#### Exercise
Find all lines in the records that include the word "venture", and copy them out.

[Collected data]
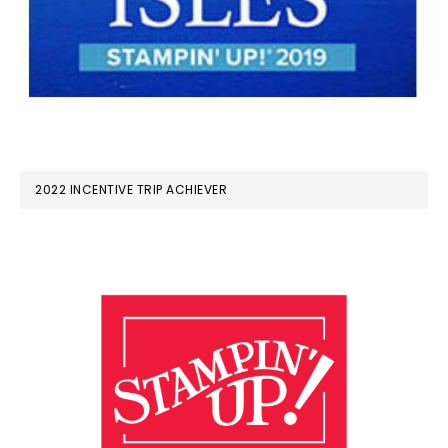
2022 INCENTIVE TRIP ACHIEVER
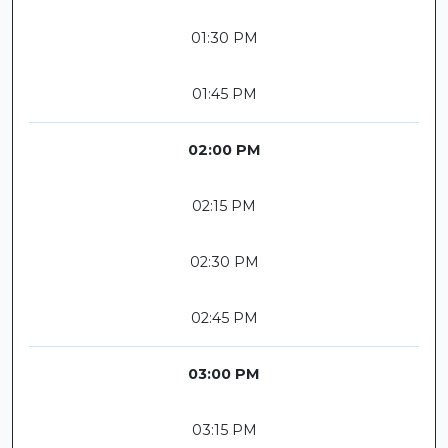
01:30 PM
01:45 PM
02:00 PM
02:15 PM
02:30 PM
02:45 PM
03:00 PM
03:15 PM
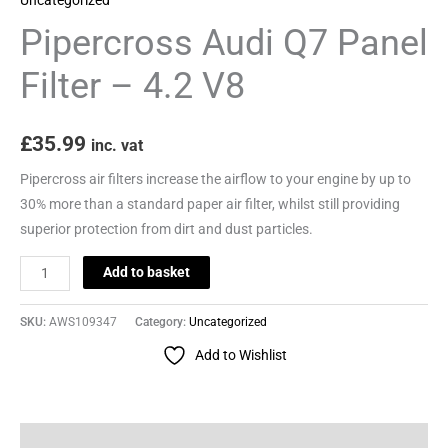
quantity
Pipercross Audi Q7 Panel
Filter – 4.2 V8
£
35.99
inc. vat
Pipercross air filters increase the airflow to your engine by up to
30% more than a standard paper air filter, whilst still providing
superior protection from dirt and dust particles.
Add to basket
SKU:
AWS109347
Category:
Uncategorized
Add to Wishlist
Description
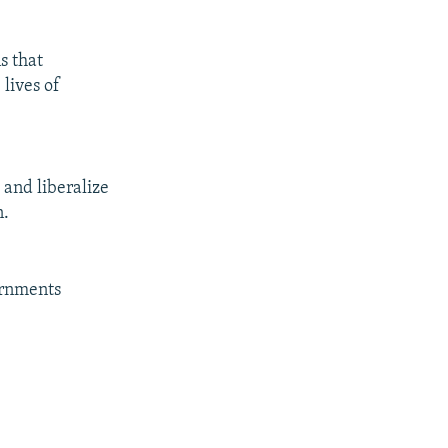
s that
lives of
 and liberalize
n.
ernments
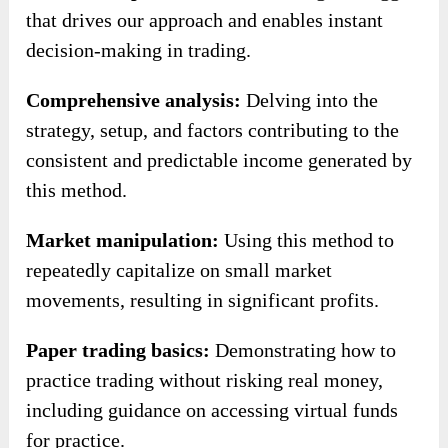
that drives our approach and enables instant
decision-making in trading.
Comprehensive analysis:
Delving into the
strategy, setup, and factors contributing to the
consistent and predictable income generated by
this method.
Market manipulation:
Using this method to
repeatedly capitalize on small market
movements, resulting in significant profits.
Paper trading basics:
Demonstrating how to
practice trading without risking real money,
including guidance on accessing virtual funds
for practice.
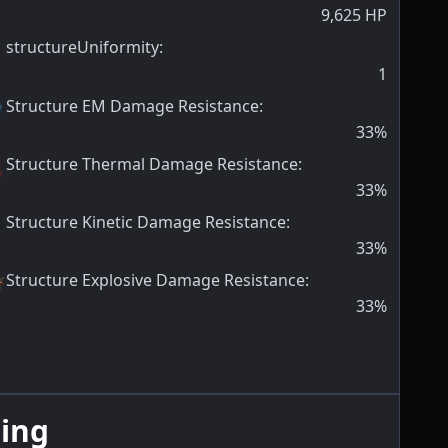
9,625
HP
structureUniformity
:
1
Structure EM Damage Resistance
:
33
%
Structure Thermal Damage Resistance
:
33
%
Structure Kinetic Damage Resistance
:
33
%
Structure Explosive Damage Resistance
:
33
%
ing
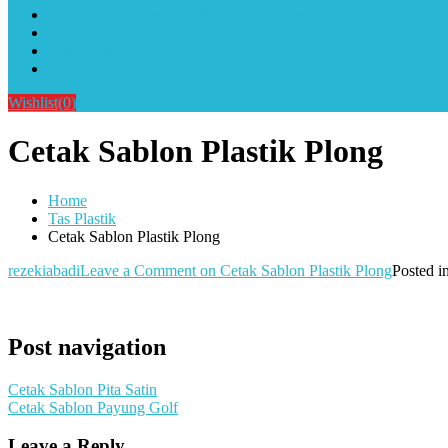
Alat Sablon Gelas Cup & Botol Tumbler
Kursus Sablon Terlengkap
Cara Order
Cara Pembayaran
Wishlist
(0)
Cetak Sablon Plastik Plong
Home
Tas Plastik
Cetak Sablon Plastik Plong
rezekiabadi
Leave a Comment
on Cetak Sablon Plastik Plong
Posted i
Post navigation
Cetak Sablon Pita Satin
Cetak Sablon Payung Golf
Leave a Reply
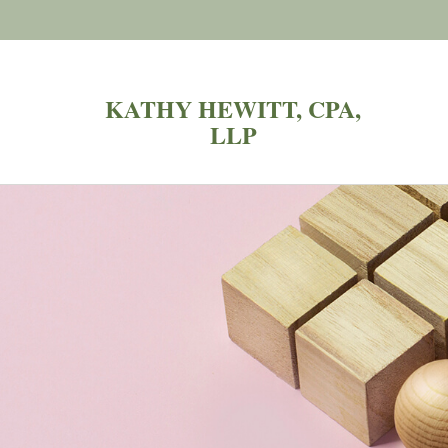
KATHY HEWITT, CPA,
LLP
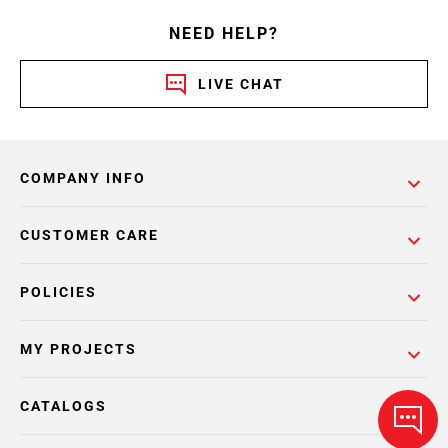
NEED HELP?
LIVE CHAT
COMPANY INFO
CUSTOMER CARE
POLICIES
MY PROJECTS
CATALOGS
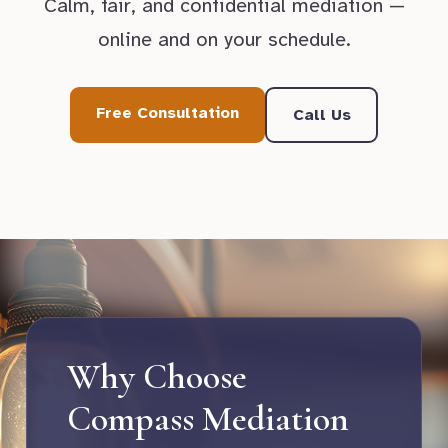
Calm, fair, and confidential mediation —
online and on your schedule.
Free Consultation
Call Us
Why Choose
Compass Mediation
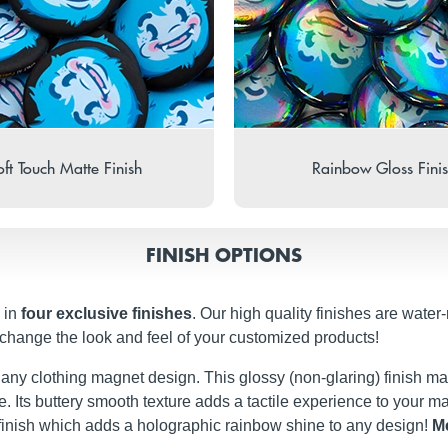
ft Touch Matte Finish
Rainbow Gloss Fini
FINISH OPTIONS
 in
four exclusive finishes
. Our high quality finishes are water
 change the look and feel of your customized products!
t any clothing magnet design. This glossy (non-glaring) finish ma
iate. Its buttery smooth texture adds a tactile experience to your
finish which adds a holographic rainbow shine to any design!
Me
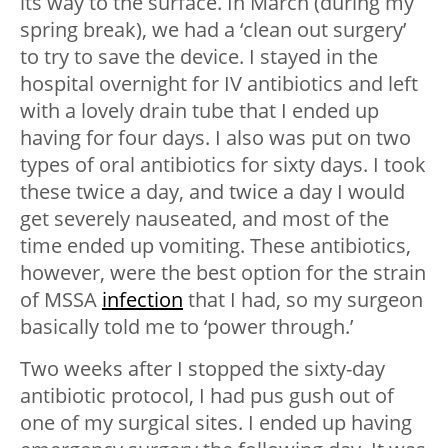
its way to the surface. In March (during my
spring break), we had a ‘clean out surgery’
to try to save the device. I stayed in the
hospital overnight for IV antibiotics and left
with a lovely drain tube that I ended up
having for four days. I also was put on two
types of oral antibiotics for sixty days. I took
these twice a day, and twice a day I would
get severely nauseated, and most of the
time ended up vomiting. These antibiotics,
however, were the best option for the strain
of MSSA
infection
that I had, so my surgeon
basically told me to ‘power through.’
Two weeks after I stopped the sixty-day
antibiotic protocol, I had pus gush out of
one of my surgical sites. I ended up having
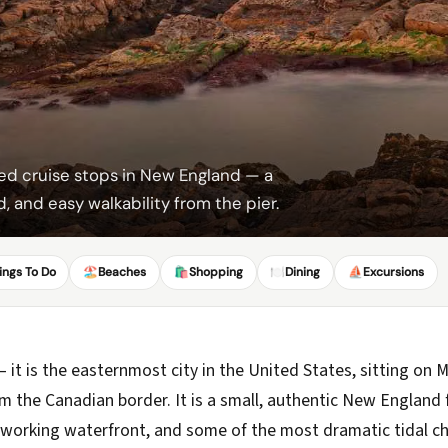
ed cruise stops in New England — a
, and easy walkability from the pier.
ings To Do
🏖️
Beaches
🛍️
Shopping
🍽️
Dining
⛵
Excursions
 it is the easternmost city in the United States, sitting on
 the Canadian border. It is a small, authentic New England 
a working waterfront, and some of the most dramatic tidal c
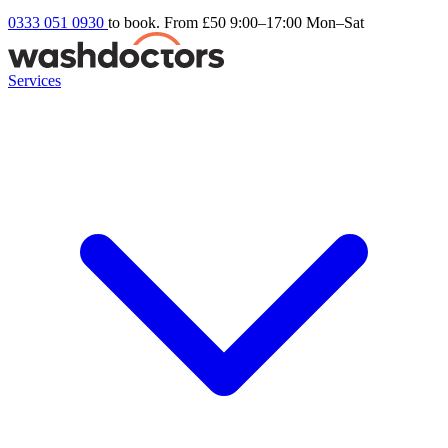
0333 051 0930
to book. From £50
9:00–17:00 Mon–Sat
Services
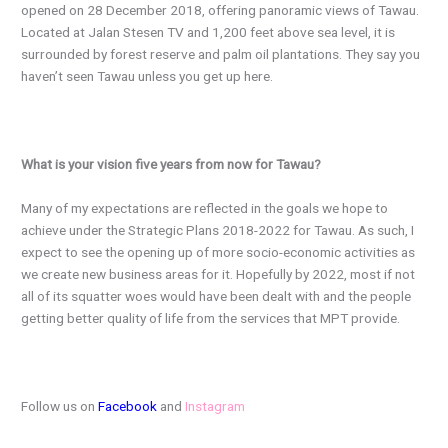
opened on 28 December 2018, offering panoramic views of Tawau.
Located at Jalan Stesen TV and 1,200 feet above sea level, it is
surrounded by forest reserve and palm oil plantations. They say you
haven’t seen Tawau unless you get up here.
What is your vision five years from now for Tawau?
Many of my expectations are reflected in the goals we hope to
achieve under the Strategic Plans 2018-2022 for Tawau. As such, I
expect to see the opening up of more socio-economic activities as
we create new business areas for it. Hopefully by 2022, most if not
all of its squatter woes would have been dealt with and the people
getting better quality of life from the services that MPT provide.
Follow us on
Facebook
and
Instagram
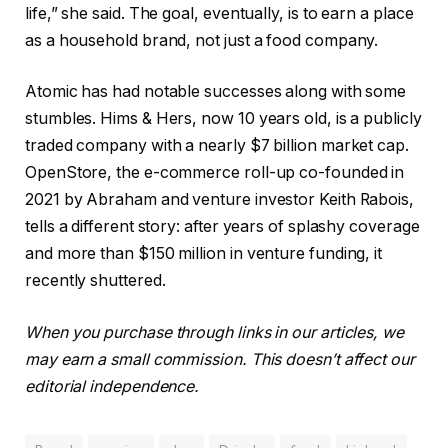
life,” she said. The goal, eventually, is to earn a place
as a household brand, not just a food company.
Atomic has had notable successes along with some
stumbles. Hims & Hers, now 10 years old, is a publicly
traded company with a nearly $7 billion market cap.
OpenStore, the e-commerce roll-up co-founded in
2021 by Abraham and venture investor Keith Rabois,
tells a different story: after years of splashy coverage
and more than $150 million in venture funding, it
recently shuttered.
When you purchase through links in our articles, we
may earn a small commission. This doesn’t affect our
editorial independence.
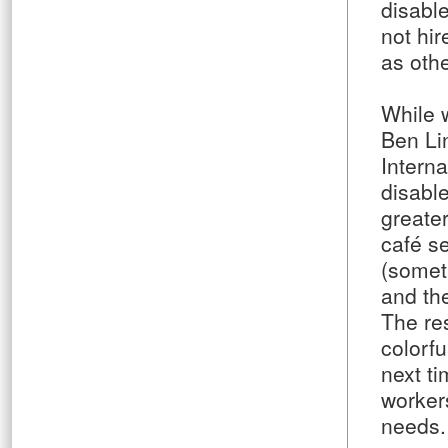
disabl
not hi
as othe
While w
Ben Li
Intern
disabl
greater
café se
(somet
and the
The re
colorfu
next ti
workers
needs.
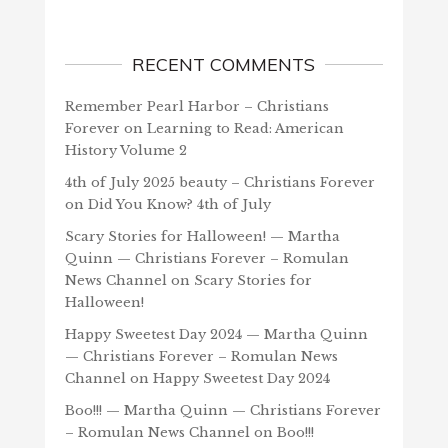
RECENT COMMENTS
Remember Pearl Harbor – Christians
Forever
on
Learning to Read: American
History Volume 2
4th of July 2025 beauty – Christians Forever
on
Did You Know? 4th of July
Scary Stories for Halloween! — Martha
Quinn — Christians Forever – Romulan
News Channel
on
Scary Stories for
Halloween!
Happy Sweetest Day 2024 — Martha Quinn
— Christians Forever – Romulan News
Channel
on
Happy Sweetest Day 2024
Boo!!! — Martha Quinn — Christians Forever
– Romulan News Channel
on
Boo!!!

#### Response to this exercise
2021 by Abraham and venture investor Keith Rabois,
and more than $150 million in venture funding, it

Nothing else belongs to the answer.